"My blessed blankets!" he was lamenting. "You damned scoundrels! you'll not leave one in the hut. Fighting in bed just the same as if you were lyin' in a pig-sty. What the devil was I thinkin' of when I took on that pig of a Moleskin Joe?"

Billy ceased thinking just then, for a wild swing of Moleskin's heavy fist missed Gahey and caught the ganger under the ear. The whiskered one dropped with a groan amid the floor-planks and lay, kicking, shouting meanwhile that Moleskin had murdered him. Someone lit a match, and my bedmates ceased fighting and seemed little the worse for their adventure. Billy's face looked ghastly, and a red streak ran from his nose into the puddle in which he lay. He had now stopped speaking and was fearfully quiet. I jumped out of bed, shaking in every limb, for I thought that the old ganger was killed.

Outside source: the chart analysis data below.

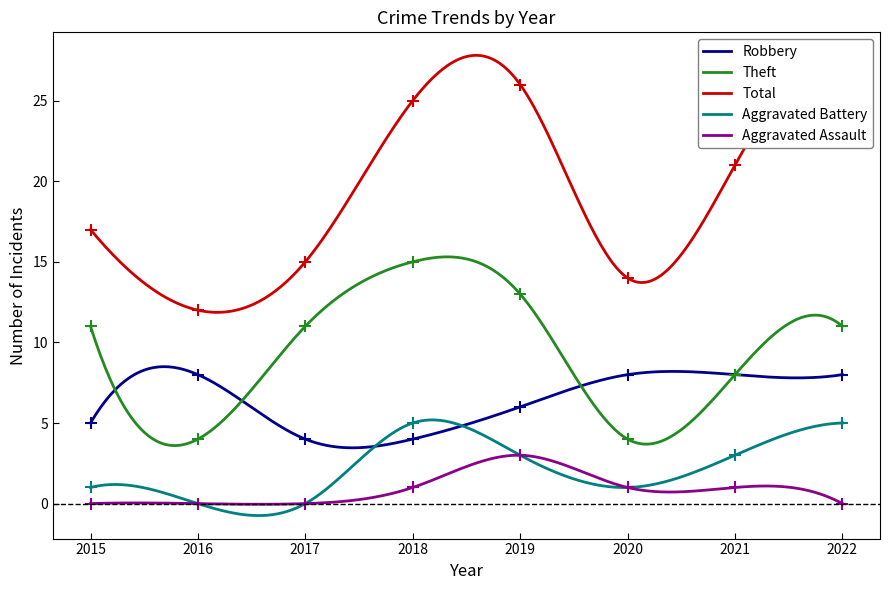

How many lines are shown in the chart?

5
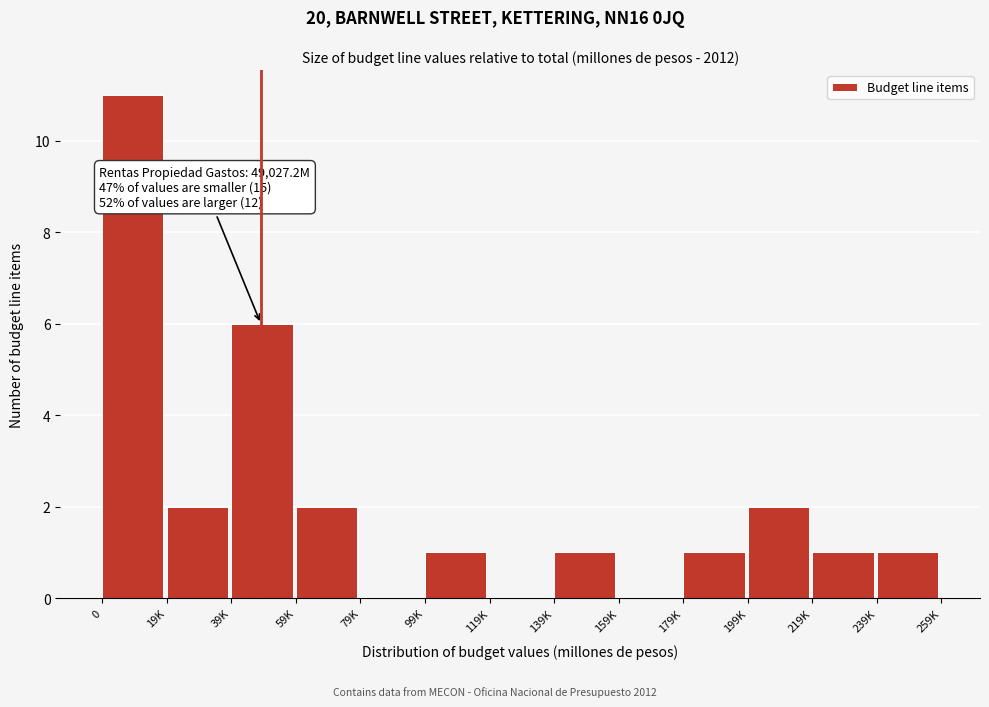

Reading right to left, list all the values displayed in this chart.

239K=1	219K=1	199K=2	179K=1	159K=0	139K=1	119K=0	99K=1	79K=0	59K=2	39K=6	19K=2	0=11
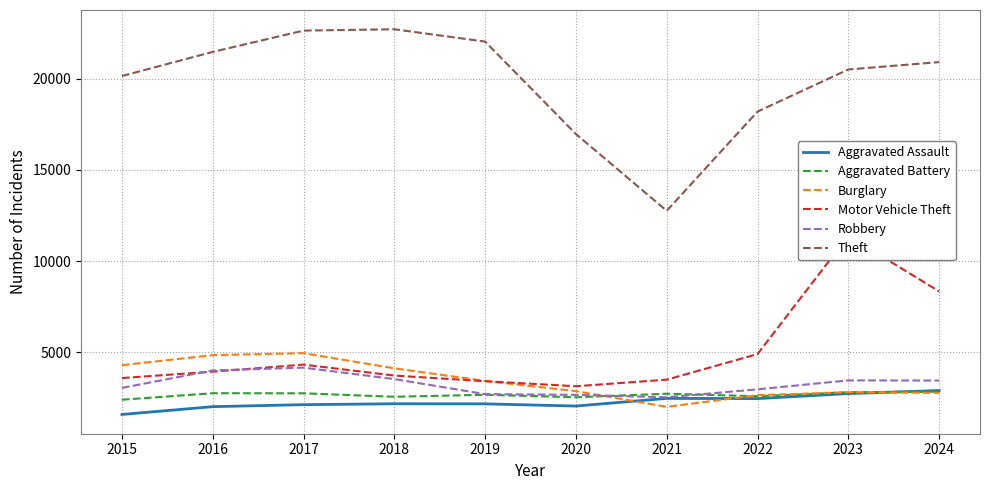

Does the chart have visible grid lines?

Yes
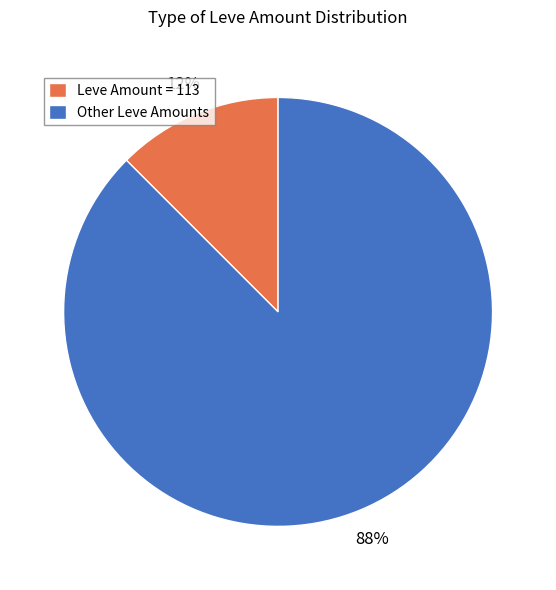

The Other Leve Amounts slice represents 88% of the pie. True or false?

True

"A tin of water thrown in his face will bring him round," I said, but feared at the same time that it would not.

"Or a bucketful," someone suggested.

"Stab a pin under the quick of his nail."

"Burn a feather under his nose."

"Give him a dig in the back."

"Or a prod in the ribs."

The match had gone out, no one could find another, and the voices of advice came from the darkness in all the corners of the room. Even old Sandy MacDonald, who could find no cure for his own complaint, the wasting disease, was offering endless advice on the means of curing Red Billy Davis.

A match was again found; the lamp was lit, and after much rough doctoring on the part of his gang, the ganger recovered and swore himself to sleep. Joe and Gahey came back together and stood by the bed.